Theaterpädagogische Arbeitsweisen trainieren sprachliche und nichtsprachliche Kommunikationsfähigkeit, das Sprechen wird eingebettet in den Kontext allgemeinen sozialen Handelns. So werden wesentliche Kompetenzen auch für den Umgang mit der Fremdsprache geschaffen.
Durch die Verbindung der Fremdsprache mit Emotion, Interaktion und Körpersprache kommt theaterpädagogischen Arbeitsweisen und Techniken eine stark motivierende Bedeutung zu, szenisches Spiel wird zum Vehikel der Sprachaneignung.
Aus spiel- und theaterpraktischen Übungen wird ein reichhaltiges Repertoire an Sprech- und Schreibanlässen gewonnen.
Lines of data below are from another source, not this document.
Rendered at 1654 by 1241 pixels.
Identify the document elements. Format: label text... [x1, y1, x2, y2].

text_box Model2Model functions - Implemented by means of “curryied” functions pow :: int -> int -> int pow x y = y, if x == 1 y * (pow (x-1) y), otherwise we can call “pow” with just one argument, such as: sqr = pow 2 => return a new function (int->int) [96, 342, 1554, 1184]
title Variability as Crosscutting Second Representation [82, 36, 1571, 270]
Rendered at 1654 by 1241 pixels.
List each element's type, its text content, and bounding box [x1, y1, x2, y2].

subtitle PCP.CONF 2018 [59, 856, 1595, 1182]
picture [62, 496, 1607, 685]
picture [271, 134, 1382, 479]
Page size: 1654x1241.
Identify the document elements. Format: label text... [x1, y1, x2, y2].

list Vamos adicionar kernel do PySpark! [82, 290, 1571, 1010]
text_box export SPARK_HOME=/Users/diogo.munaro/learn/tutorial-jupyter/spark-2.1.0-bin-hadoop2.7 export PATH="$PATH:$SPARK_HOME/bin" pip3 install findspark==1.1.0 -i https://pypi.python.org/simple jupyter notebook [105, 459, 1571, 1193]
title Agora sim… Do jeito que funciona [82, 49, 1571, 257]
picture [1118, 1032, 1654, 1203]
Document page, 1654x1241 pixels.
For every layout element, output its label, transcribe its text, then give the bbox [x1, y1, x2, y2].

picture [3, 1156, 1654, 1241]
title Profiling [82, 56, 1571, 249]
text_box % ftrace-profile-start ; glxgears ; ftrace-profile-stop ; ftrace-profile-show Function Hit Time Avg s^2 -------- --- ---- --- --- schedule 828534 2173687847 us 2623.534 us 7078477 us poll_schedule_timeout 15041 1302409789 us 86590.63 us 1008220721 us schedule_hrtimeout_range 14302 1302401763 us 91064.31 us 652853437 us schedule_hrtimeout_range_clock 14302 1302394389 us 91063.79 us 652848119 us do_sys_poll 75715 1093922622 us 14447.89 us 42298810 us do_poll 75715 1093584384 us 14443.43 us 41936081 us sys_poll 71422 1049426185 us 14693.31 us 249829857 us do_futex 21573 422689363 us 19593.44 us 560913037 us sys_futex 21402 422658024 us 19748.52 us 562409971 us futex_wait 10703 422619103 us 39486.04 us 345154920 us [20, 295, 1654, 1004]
Praktische Schwerpunkte: Neben grundlegenden Übungen und Improvisationen aus dem theaterpädagogischen Repertoire und kleineren narrativen und dramatischen Texten zum Beispiel der französischen Literatur (Albert Camus „L'hôte") wird der Schwerpunkt der szenischen Arbeit liegen.
Theaterpädagogische Arbeitsweisen bieten den Schülerinnen und Schülern einen affektiven Zugang zum Text – egal, ob Gedicht, Prosa oder Drama. Sie ermöglichen ihnen, in einen Text einzusteigen, den Inhalt als Handelnde zu erleben und zu deuten, die Emotionen zu erfassen und diese sprachlich, körperlich und mimisch wiederzugeben. Dieses Handeln und Spielen, die Interaktion, sowohl in der Gruppe als auch zwischen der Gruppe und den Zuschauern, sind stark motivierend, um sich mit einem Text auseinanderzusetzen.
Die Teilnehmenden erproben selbst anhand ausgewählter Textbeispiele verschiedene Mittel der szenischen Umsetzung. Neben der eigenen Erfahrung, Kreativität und Freude am Spiel steht besonders auch die Frage nach der Herangehensweise, dem Aufbau und der Anleitung im Berufsalltag im Vordergrund. Die Teilnehmenden probieren in diesem Workshop das aus, was sie ihrem Schülern später im Klassenraum bieten möchten.